Exercise requirements => Where a line below holds the string "everything", that line goes into the answer.

[Stored entries]

● ● ● ● ●

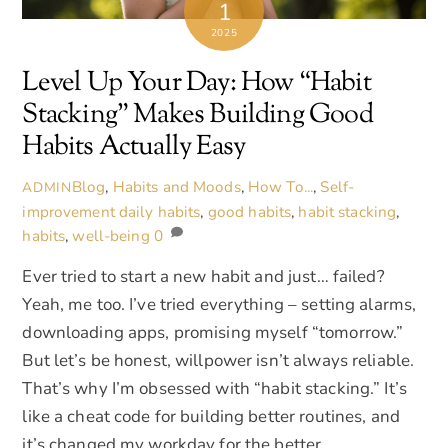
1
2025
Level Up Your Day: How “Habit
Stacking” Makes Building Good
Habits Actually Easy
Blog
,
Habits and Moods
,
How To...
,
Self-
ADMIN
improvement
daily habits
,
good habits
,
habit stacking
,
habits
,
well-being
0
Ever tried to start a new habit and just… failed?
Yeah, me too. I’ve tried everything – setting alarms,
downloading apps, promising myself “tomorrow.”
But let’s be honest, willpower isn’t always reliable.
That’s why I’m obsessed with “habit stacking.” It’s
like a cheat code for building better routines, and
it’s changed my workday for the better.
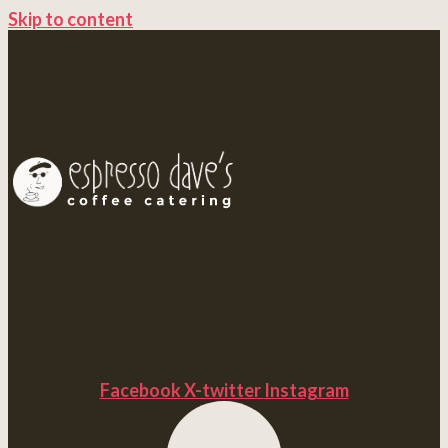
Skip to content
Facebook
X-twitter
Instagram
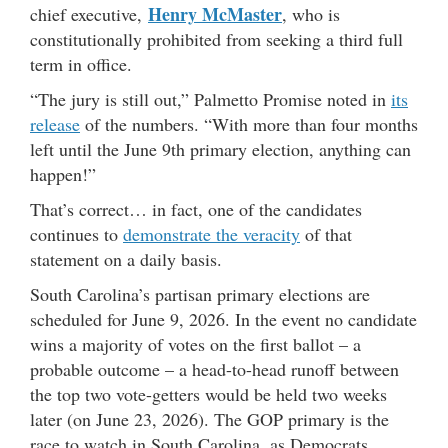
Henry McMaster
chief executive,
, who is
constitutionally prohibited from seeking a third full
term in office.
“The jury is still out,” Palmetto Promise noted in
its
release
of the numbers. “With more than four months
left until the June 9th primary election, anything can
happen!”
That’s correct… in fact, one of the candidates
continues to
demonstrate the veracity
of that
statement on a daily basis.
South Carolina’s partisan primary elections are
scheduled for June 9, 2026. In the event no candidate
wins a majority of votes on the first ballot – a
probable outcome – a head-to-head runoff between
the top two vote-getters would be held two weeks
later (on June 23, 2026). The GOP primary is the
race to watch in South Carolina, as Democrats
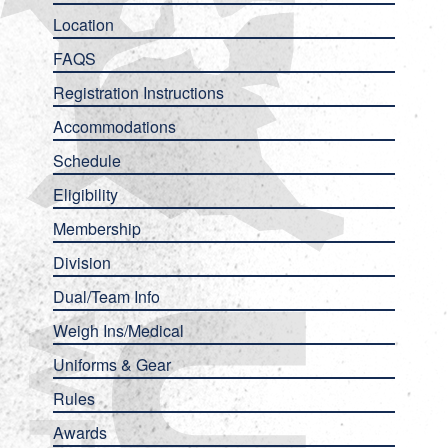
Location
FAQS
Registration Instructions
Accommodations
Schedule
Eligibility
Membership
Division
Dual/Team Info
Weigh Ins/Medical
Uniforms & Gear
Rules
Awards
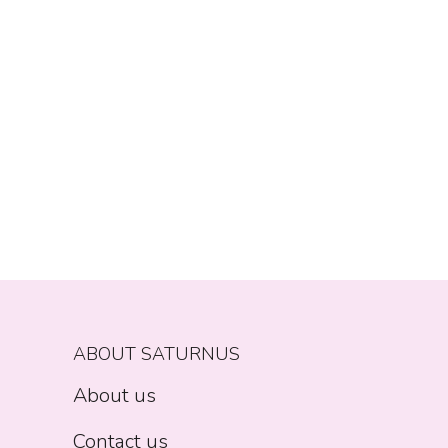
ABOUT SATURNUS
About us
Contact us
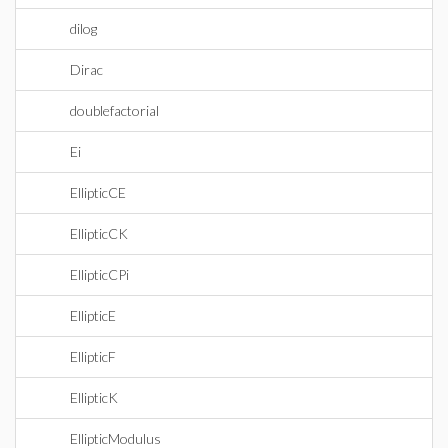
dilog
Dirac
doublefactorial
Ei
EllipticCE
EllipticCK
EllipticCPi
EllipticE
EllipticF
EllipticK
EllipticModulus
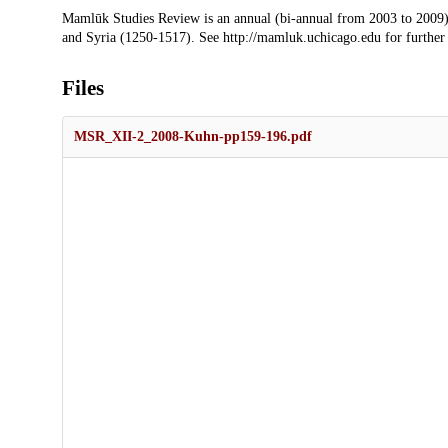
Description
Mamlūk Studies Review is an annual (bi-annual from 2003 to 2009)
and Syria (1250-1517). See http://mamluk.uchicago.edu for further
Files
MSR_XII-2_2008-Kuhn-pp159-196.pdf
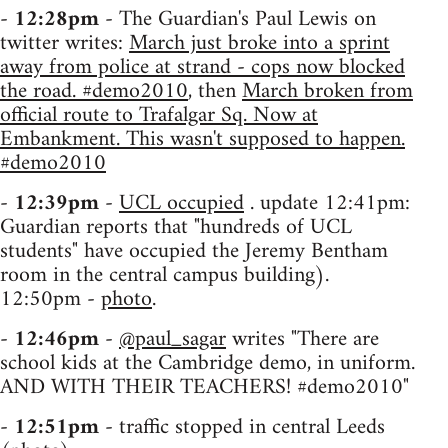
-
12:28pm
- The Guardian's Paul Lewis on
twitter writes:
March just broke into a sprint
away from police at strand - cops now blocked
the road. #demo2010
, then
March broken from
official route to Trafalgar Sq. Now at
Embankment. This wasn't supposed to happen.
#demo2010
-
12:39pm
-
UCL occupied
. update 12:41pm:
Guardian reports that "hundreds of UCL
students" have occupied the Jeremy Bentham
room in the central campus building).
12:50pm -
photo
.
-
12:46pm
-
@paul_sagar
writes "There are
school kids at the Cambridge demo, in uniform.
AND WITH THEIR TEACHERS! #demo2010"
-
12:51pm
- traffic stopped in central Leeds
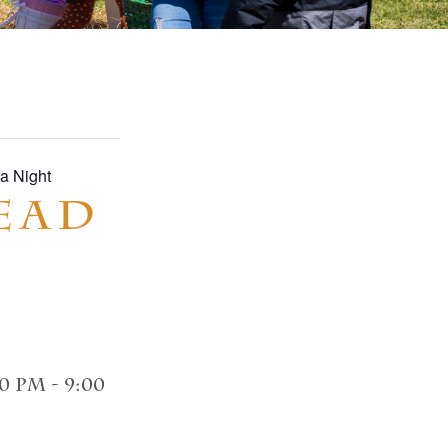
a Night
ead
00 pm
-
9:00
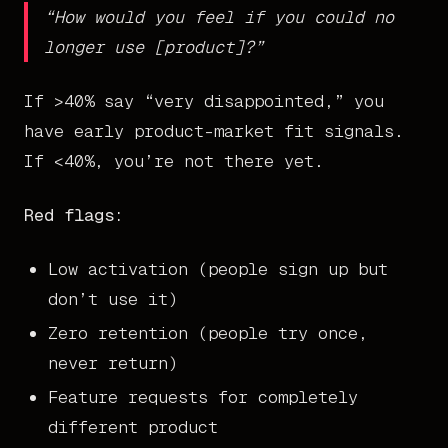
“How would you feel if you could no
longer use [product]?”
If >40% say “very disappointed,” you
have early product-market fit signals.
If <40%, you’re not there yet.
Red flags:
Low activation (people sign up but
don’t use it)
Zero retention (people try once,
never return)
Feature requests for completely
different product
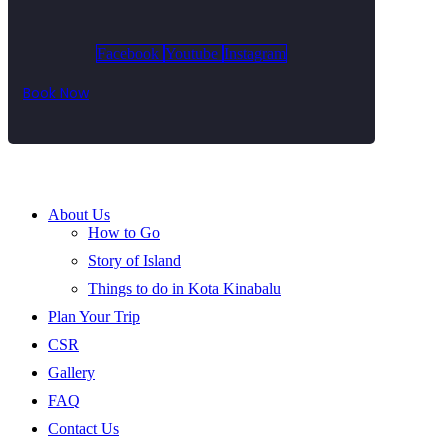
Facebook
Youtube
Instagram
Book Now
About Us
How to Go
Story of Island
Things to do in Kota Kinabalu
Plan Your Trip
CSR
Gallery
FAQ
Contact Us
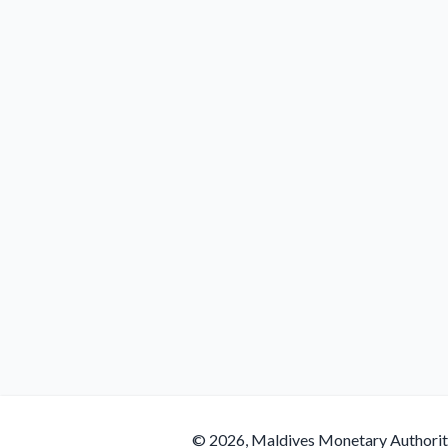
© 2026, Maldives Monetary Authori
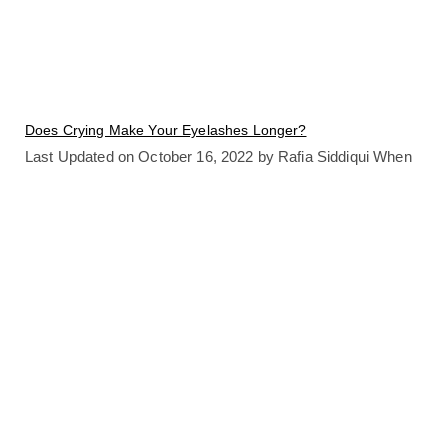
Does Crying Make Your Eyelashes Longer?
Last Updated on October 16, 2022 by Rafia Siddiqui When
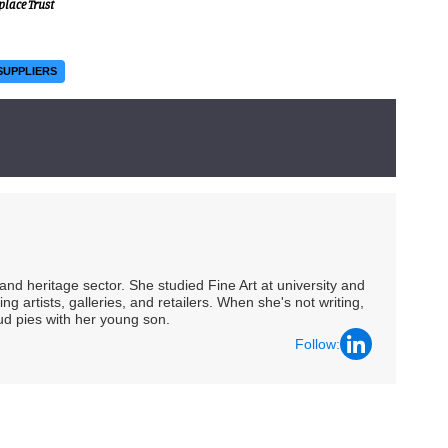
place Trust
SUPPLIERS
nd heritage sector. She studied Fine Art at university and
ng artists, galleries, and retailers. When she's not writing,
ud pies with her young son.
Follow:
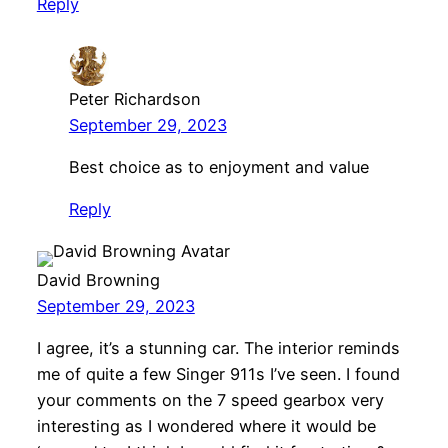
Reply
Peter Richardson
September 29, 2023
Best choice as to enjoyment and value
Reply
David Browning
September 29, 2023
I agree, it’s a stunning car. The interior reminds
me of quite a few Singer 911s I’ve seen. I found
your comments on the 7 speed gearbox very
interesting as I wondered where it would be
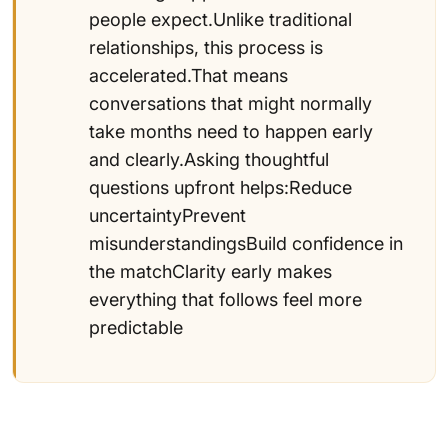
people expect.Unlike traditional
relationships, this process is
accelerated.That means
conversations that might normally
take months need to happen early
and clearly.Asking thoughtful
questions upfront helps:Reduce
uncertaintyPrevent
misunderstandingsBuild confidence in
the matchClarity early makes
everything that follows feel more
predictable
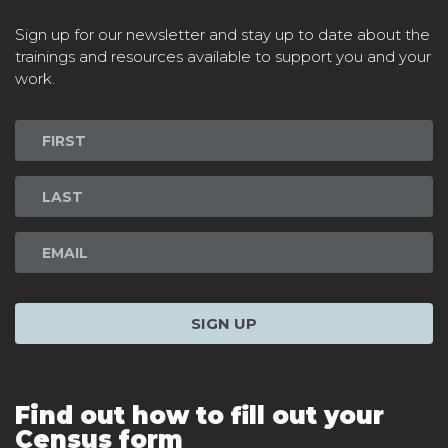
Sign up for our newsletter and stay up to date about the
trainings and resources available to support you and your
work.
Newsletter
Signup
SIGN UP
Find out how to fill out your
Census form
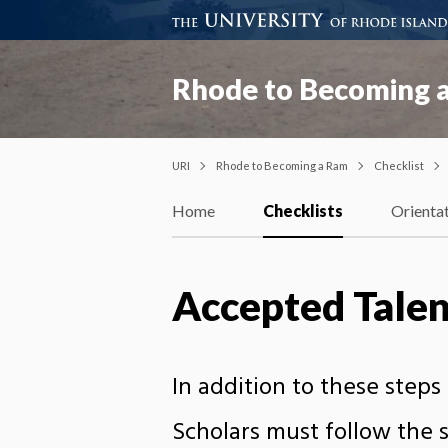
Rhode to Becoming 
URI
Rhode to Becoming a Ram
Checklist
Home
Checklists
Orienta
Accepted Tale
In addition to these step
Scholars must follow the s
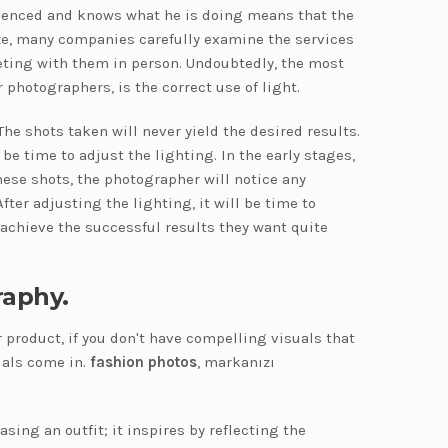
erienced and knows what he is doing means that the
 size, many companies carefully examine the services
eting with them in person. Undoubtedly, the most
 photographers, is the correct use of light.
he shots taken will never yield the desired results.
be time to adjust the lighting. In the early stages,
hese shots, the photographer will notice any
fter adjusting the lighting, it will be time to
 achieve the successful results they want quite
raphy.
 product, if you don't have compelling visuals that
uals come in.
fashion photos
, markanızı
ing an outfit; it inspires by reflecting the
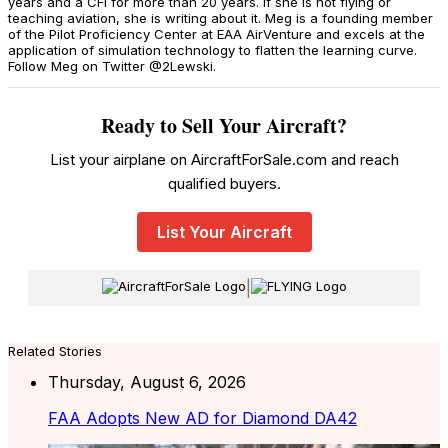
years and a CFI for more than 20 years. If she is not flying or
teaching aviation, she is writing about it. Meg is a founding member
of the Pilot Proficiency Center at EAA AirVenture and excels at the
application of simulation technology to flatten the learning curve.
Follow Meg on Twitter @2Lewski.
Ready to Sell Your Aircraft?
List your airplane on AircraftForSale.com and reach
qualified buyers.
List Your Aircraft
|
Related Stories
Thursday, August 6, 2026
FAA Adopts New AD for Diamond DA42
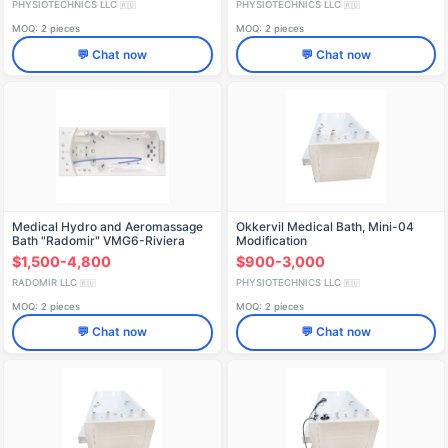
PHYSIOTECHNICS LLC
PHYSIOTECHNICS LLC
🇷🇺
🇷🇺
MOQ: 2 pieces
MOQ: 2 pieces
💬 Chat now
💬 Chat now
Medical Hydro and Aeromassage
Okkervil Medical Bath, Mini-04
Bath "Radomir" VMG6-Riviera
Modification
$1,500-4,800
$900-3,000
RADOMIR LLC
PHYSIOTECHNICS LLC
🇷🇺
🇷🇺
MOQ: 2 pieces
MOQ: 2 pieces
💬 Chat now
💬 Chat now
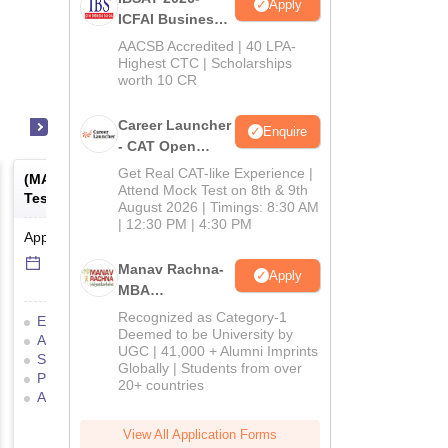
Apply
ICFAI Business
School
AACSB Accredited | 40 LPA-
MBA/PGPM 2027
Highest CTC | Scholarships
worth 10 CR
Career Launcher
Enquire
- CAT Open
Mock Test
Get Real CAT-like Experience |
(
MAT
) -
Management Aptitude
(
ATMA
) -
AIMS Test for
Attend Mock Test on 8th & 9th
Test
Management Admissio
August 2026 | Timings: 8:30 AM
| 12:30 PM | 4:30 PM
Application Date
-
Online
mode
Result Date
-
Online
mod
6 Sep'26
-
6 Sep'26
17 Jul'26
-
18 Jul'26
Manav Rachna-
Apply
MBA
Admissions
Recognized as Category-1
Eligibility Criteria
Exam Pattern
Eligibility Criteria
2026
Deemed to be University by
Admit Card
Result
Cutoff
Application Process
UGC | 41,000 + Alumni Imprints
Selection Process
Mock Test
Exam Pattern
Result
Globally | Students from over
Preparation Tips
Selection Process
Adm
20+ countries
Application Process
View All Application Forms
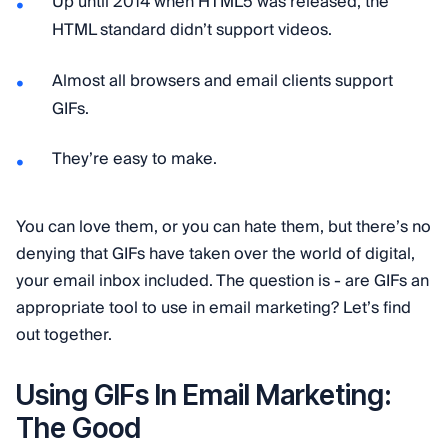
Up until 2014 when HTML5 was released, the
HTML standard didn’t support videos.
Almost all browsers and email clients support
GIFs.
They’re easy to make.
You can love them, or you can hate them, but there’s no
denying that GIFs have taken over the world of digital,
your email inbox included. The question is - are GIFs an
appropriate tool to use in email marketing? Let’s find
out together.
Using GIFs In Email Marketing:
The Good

● ● ● ● ●

Answer to the exercise =>
Yeah, me too. I’ve tried everything – setting alarms,
everything that follows feel more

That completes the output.